# WORK TO COMPLETE
From the entries below, copy exactly the lines from the one that contains "1: (207, 78, 0.34)" through the one that contains "27: (450, 5, 0.23)", both included, and only those.

|---|

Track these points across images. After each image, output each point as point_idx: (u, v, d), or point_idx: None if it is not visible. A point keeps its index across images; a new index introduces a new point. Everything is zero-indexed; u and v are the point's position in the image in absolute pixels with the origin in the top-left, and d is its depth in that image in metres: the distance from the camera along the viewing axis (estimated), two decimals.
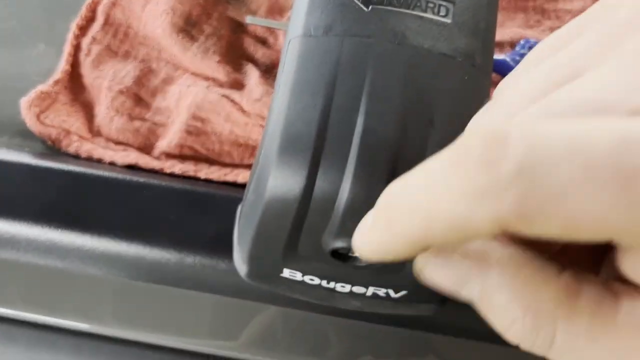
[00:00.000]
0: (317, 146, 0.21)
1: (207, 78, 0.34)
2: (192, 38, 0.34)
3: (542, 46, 0.19)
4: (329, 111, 0.22)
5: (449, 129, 0.22)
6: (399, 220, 0.16)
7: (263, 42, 0.36)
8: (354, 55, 0.22)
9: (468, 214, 0.13)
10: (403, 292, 0.25)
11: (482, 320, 0.17)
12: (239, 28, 0.36)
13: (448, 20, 0.23)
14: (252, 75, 0.34)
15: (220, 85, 0.34)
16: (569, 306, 0.15)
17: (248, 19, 0.35)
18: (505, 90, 0.19)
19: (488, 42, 0.24)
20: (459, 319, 0.29)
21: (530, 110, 0.16)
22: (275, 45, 0.36)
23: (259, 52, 0.35)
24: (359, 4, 0.23)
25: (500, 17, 0.37)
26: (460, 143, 0.14)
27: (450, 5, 0.23)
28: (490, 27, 0.25)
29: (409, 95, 0.22)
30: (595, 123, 0.13)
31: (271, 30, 0.36)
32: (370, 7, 0.23)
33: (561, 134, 0.13)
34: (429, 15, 0.23)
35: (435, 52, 0.22)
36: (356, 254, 0.22)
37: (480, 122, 0.17)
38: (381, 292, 0.25)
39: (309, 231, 0.22)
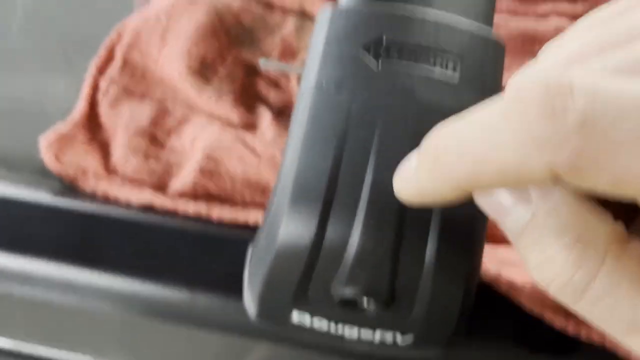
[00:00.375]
0: (327, 197, 0.22)
1: (221, 119, 0.35)
2: (207, 80, 0.35)
3: (592, 16, 0.18)
4: (340, 164, 0.22)
5: None
6: (448, 162, 0.16)
7: (275, 84, 0.37)
8: (364, 110, 0.23)
9: (524, 160, 0.14)
10: (410, 338, 0.26)
11: None
12: (253, 70, 0.37)
13: (456, 76, 0.24)
14: (265, 117, 0.35)
15: (234, 126, 0.35)
16: (620, 247, 0.15)
17: (261, 63, 0.36)
18: (553, 49, 0.19)
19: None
20: None
21: (590, 65, 0.16)
22: (288, 87, 0.37)
23: (272, 94, 0.36)
24: (370, 57, 0.24)
25: (507, 60, 0.38)
26: (514, 94, 0.14)
27: (458, 60, 0.24)
28: (497, 83, 0.25)
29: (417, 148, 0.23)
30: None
31: (284, 74, 0.37)
32: (380, 62, 0.24)
33: (626, 91, 0.13)
34: (437, 70, 0.24)
35: (442, 108, 0.23)
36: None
37: (530, 75, 0.16)
38: (389, 337, 0.26)
39: (319, 278, 0.23)
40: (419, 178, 0.18)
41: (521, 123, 0.14)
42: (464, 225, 0.23)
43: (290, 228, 0.23)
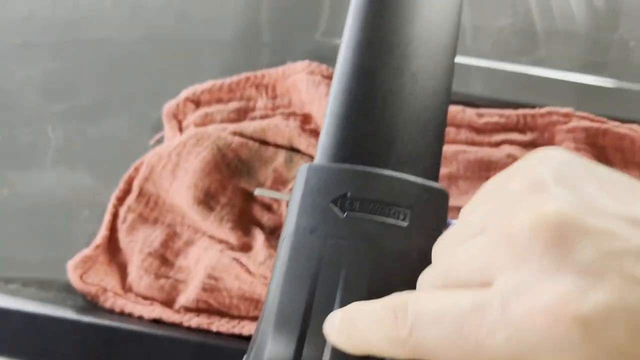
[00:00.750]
0: (303, 326, 0.27)
1: (221, 241, 0.41)
2: (210, 208, 0.42)
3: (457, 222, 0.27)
4: (313, 299, 0.28)
5: None
6: (353, 335, 0.25)
7: (268, 208, 0.43)
8: (333, 253, 0.29)
9: (388, 349, 0.23)
10: None
11: None
12: (250, 197, 0.43)
13: (405, 224, 0.30)
14: (259, 238, 0.41)
15: (232, 248, 0.41)
16: None
17: (256, 192, 0.42)
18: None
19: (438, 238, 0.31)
20: None
21: (426, 282, 0.25)
22: (279, 210, 0.43)
23: (265, 217, 0.43)
24: (337, 211, 0.30)
25: (466, 185, 0.44)
26: (384, 306, 0.23)
27: (408, 211, 0.30)
28: (440, 225, 0.31)
29: (374, 286, 0.28)
30: (452, 294, 0.22)
31: (276, 199, 0.43)
32: (345, 214, 0.30)
33: (431, 304, 0.22)
34: (391, 220, 0.30)
35: (394, 250, 0.29)
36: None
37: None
38: None
39: None
40: (338, 336, 0.26)
41: (383, 327, 0.23)
42: None
43: (273, 351, 0.28)
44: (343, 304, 0.28)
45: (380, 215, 0.30)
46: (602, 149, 0.45)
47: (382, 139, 0.32)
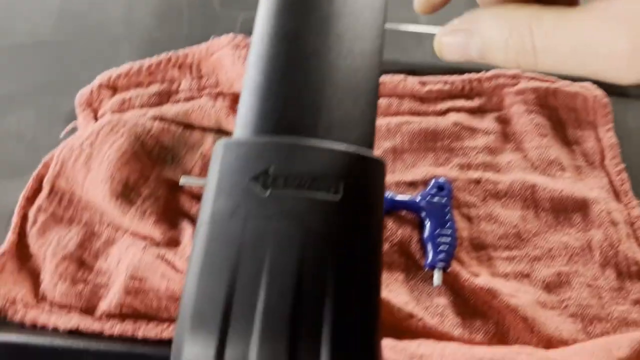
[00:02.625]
0: (223, 325, 0.23)
1: (144, 238, 0.37)
2: (130, 202, 0.37)
3: None
4: (234, 291, 0.24)
5: (342, 297, 0.24)
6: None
7: (198, 198, 0.39)
8: (255, 236, 0.25)
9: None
10: None
11: None
12: (176, 187, 0.39)
13: (337, 199, 0.26)
14: (187, 231, 0.37)
15: (157, 244, 0.36)
16: (538, 16, 0.23)
17: (182, 180, 0.38)
18: None
19: (378, 212, 0.27)
20: None
21: None
22: None
23: (194, 208, 0.38)
24: (259, 189, 0.26)
25: (411, 157, 0.41)
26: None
27: (340, 184, 0.26)
28: (378, 197, 0.28)
29: (304, 271, 0.24)
30: None
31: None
32: (268, 192, 0.26)
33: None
34: (320, 194, 0.26)
35: (326, 227, 0.25)
36: None
37: None
38: None
39: None
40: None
41: None
42: (356, 339, 0.24)
43: (190, 356, 0.24)
44: (269, 296, 0.24)
45: (309, 190, 0.26)
46: (553, 109, 0.43)
47: (308, 106, 0.29)
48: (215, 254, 0.25)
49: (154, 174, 0.39)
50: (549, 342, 0.34)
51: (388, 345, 0.32)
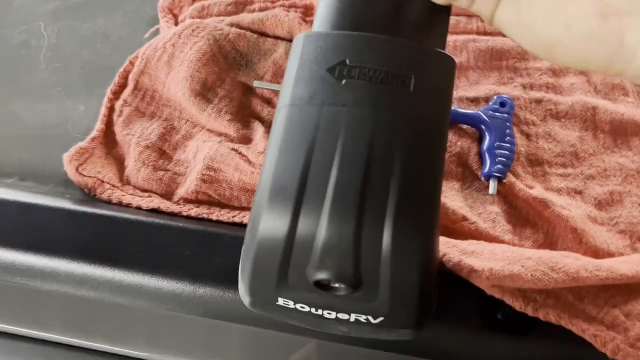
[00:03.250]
0: (298, 196, 0.26)
1: (220, 134, 0.40)
2: (208, 100, 0.40)
3: None
4: (309, 167, 0.27)
5: (407, 179, 0.26)
6: None
7: (268, 102, 0.42)
8: (330, 121, 0.27)
9: None
10: (381, 318, 0.29)
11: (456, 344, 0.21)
12: (249, 90, 0.42)
13: (408, 90, 0.28)
14: (258, 131, 0.40)
15: (231, 140, 0.39)
16: None
17: (255, 84, 0.41)
18: None
19: (444, 108, 0.29)
20: (434, 343, 0.33)
21: None
22: None
23: (265, 111, 0.41)
24: (335, 78, 0.28)
25: (476, 75, 0.42)
26: None
27: (411, 77, 0.28)
28: (447, 92, 0.29)
29: (374, 153, 0.27)
30: None
31: (275, 92, 0.41)
32: (343, 81, 0.28)
33: None
34: (391, 87, 0.28)
35: (397, 116, 0.27)
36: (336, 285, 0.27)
37: None
38: (362, 318, 0.30)
39: (295, 265, 0.27)
40: None
41: None
42: (416, 216, 0.26)
43: (268, 223, 0.27)
44: (340, 174, 0.26)
45: (382, 82, 0.28)
46: None
47: (384, 3, 0.30)
48: (293, 135, 0.27)
49: (230, 76, 0.41)
50: (596, 254, 0.36)
51: (441, 240, 0.34)
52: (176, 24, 0.44)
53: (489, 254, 0.33)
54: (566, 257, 0.34)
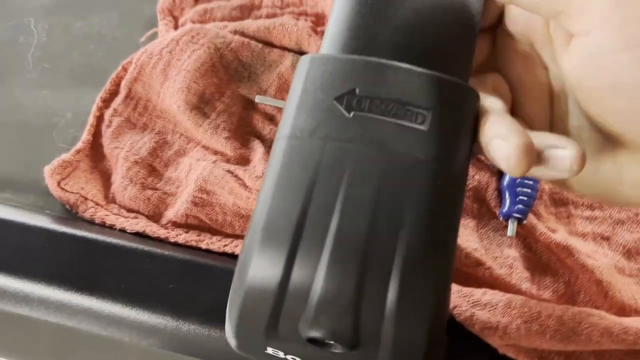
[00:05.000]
0: (294, 242, 0.23)
1: (215, 152, 0.36)
2: (205, 115, 0.37)
3: None
4: (308, 209, 0.23)
5: (418, 230, 0.23)
6: None
7: (271, 119, 0.38)
8: (334, 158, 0.24)
9: None
10: None
11: None
12: (250, 105, 0.38)
13: (424, 128, 0.25)
14: (258, 151, 0.36)
15: (227, 160, 0.36)
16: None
17: (257, 99, 0.37)
18: None
19: (465, 147, 0.25)
20: None
21: None
22: None
23: (267, 129, 0.38)
24: (342, 110, 0.25)
25: None
26: None
27: (427, 113, 0.25)
28: (468, 133, 0.26)
29: (382, 198, 0.23)
30: None
31: (279, 109, 0.38)
32: (352, 114, 0.25)
33: None
34: (406, 122, 0.25)
35: (409, 158, 0.24)
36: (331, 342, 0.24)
37: None
38: None
39: (286, 317, 0.24)
40: None
41: None
42: (426, 272, 0.23)
43: (259, 269, 0.23)
44: (342, 220, 0.23)
45: (394, 116, 0.25)
46: None
47: (403, 26, 0.27)
48: (292, 170, 0.24)
49: (230, 89, 0.38)
50: (622, 310, 0.32)
51: (452, 289, 0.31)
52: (176, 27, 0.41)
53: (504, 308, 0.30)
54: (591, 315, 0.30)
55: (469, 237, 0.34)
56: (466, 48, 0.28)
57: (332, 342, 0.24)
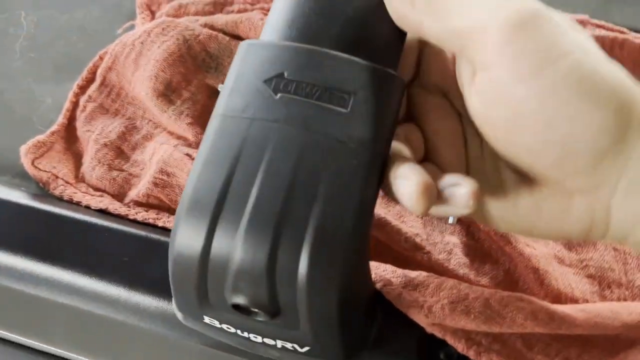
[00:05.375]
0: (215, 211, 0.25)
1: (179, 137, 0.39)
2: (170, 102, 0.39)
3: None
4: (230, 182, 0.25)
5: (330, 204, 0.25)
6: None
7: None
8: (258, 136, 0.26)
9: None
10: (307, 348, 0.28)
11: None
12: (215, 94, 0.40)
13: (345, 110, 0.26)
14: None
15: (189, 144, 0.38)
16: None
17: (220, 88, 0.39)
18: None
19: (384, 130, 0.27)
20: None
21: None
22: None
23: None
24: (270, 91, 0.27)
25: None
26: None
27: (349, 97, 0.26)
28: (390, 114, 0.27)
29: (299, 173, 0.25)
30: None
31: None
32: (279, 95, 0.26)
33: None
34: (328, 105, 0.26)
35: (329, 137, 0.26)
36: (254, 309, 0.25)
37: None
38: (289, 345, 0.28)
39: (213, 285, 0.26)
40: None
41: None
42: (335, 243, 0.24)
43: (183, 238, 0.25)
44: (261, 191, 0.25)
45: (318, 99, 0.26)
46: (618, 61, 0.39)
47: (336, 16, 0.29)
48: (219, 146, 0.26)
49: (197, 79, 0.40)
50: (558, 298, 0.33)
51: (387, 269, 0.32)
52: (152, 20, 0.43)
53: (434, 289, 0.31)
54: (519, 300, 0.31)
55: (413, 223, 0.36)
56: (395, 40, 0.29)
57: (254, 309, 0.26)
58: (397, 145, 0.28)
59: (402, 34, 0.29)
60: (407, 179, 0.25)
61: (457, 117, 0.29)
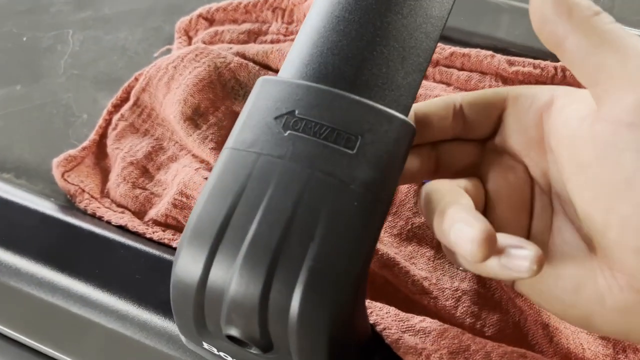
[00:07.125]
0: (215, 242, 0.25)
1: (202, 161, 0.40)
2: (196, 126, 0.40)
3: None
4: (232, 215, 0.26)
5: (327, 244, 0.25)
6: None
7: None
8: (263, 170, 0.26)
9: None
10: None
11: None
12: None
13: (351, 152, 0.26)
14: None
15: (210, 169, 0.39)
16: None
17: None
18: None
19: (389, 175, 0.27)
20: None
21: None
22: None
23: None
24: (280, 128, 0.27)
25: None
26: None
27: (356, 139, 0.26)
28: (397, 160, 0.27)
29: (299, 211, 0.25)
30: None
31: None
32: (287, 133, 0.27)
33: None
34: (335, 145, 0.26)
35: (332, 177, 0.26)
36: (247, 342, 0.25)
37: None
38: None
39: (209, 313, 0.26)
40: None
41: None
42: (328, 283, 0.24)
43: (184, 265, 0.26)
44: (260, 225, 0.25)
45: (325, 139, 0.27)
46: None
47: (352, 58, 0.29)
48: (226, 178, 0.27)
49: (224, 105, 0.41)
50: (567, 358, 0.32)
51: (391, 312, 0.32)
52: (189, 45, 0.44)
53: (436, 337, 0.30)
54: (522, 357, 0.30)
55: (422, 266, 0.35)
56: (414, 76, 0.29)
57: (247, 342, 0.26)
58: (457, 192, 0.27)
59: (418, 77, 0.29)
60: (469, 225, 0.23)
61: (529, 184, 0.28)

|---|

# SOLVED EXERCISE
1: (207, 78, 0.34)
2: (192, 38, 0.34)
3: (542, 46, 0.19)
4: (329, 111, 0.22)
5: (449, 129, 0.22)
6: (399, 220, 0.16)
7: (263, 42, 0.36)
8: (354, 55, 0.22)
9: (468, 214, 0.13)
10: (403, 292, 0.25)
11: (482, 320, 0.17)
12: (239, 28, 0.36)
13: (448, 20, 0.23)
14: (252, 75, 0.34)
15: (220, 85, 0.34)
16: (569, 306, 0.15)
17: (248, 19, 0.35)
18: (505, 90, 0.19)
19: (488, 42, 0.24)
20: (459, 319, 0.29)
21: (530, 110, 0.16)
22: (275, 45, 0.36)
23: (259, 52, 0.35)
24: (359, 4, 0.23)
25: (500, 17, 0.37)
26: (460, 143, 0.14)
27: (450, 5, 0.23)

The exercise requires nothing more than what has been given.